Of course there may be many reasons for appointing a new AG. It is not a lifetime position and shuffles happen. And a new AG may see things differently and be willing to risk the political cost of using the legal powers available to change direction on a case.
This hasn't happened. (Cynics will say "yet".) It didn't while JWR was AG nor under her successor. What the future holds is anyone's guess, but the whole issue is now radioactive politically and we may never know.
Critics have been pushing a narrative that to change AGs to a new AG who sees things differently constitutes "obstruction of justice." I'm not qualified to answer that, but my feel is that such manoeuvring is more in the political realm than criminal....
...unless it is for an improper purpose. Improper has to be more than just a difference of opinion over which legally available remedy is available. There has to be an improper motive - usually some kind of tangible gain or benefit.

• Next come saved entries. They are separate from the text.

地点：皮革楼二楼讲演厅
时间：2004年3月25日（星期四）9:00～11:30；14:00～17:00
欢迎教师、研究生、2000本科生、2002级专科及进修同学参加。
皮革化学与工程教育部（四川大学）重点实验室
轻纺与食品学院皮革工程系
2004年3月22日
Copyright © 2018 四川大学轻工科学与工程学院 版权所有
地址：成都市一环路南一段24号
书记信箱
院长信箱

For all the Opposition parties calls of "corruption", it is hard to see it because there doesn't seem to be any benefit accruing to the Liberals. There may be the remote possibility of a handful of votes in Quebec, but that is pretty tenuous.
People also point to SNC's terrible history of bribery, illegal campaign contributions and payoffs, but that was several governments ago and they have been under criminal investigation since then. If they were dumb enough to do it now, I assume we would hear of it.
For a charge of corruption to stick, there has to be some sort of improper quid pro quo, and there doesn't seem to be any "there" there.
A couple of things stand out as real reasons to worry about the end of SNC-Lavalin: jobs, which we now know in spite of SNC's prez's assurances are likely to disappear south of the border if they can't operate here; and Quebec's Pension Plan, which is heavily invested in SNC.
Which concerns led to the PM/PCO urging the AG to intervene and change the DPP's decision to not pursue a DPA, which may have been decided on differing interpretations of "national economic interests" or other factors.
All this - and perhaps other performance issues - led to a breakdown of trust between the PMO/PCO and the AG and poisoned the relationship. And when your chief law officer has no faith the Executive, and vice versa, it is time to resign.
In the end, SNC-Lavalin may be more of a symptom of the breakdown of the delicate and special relationship of an independent AG and her cabinet colleagues than it is the cause.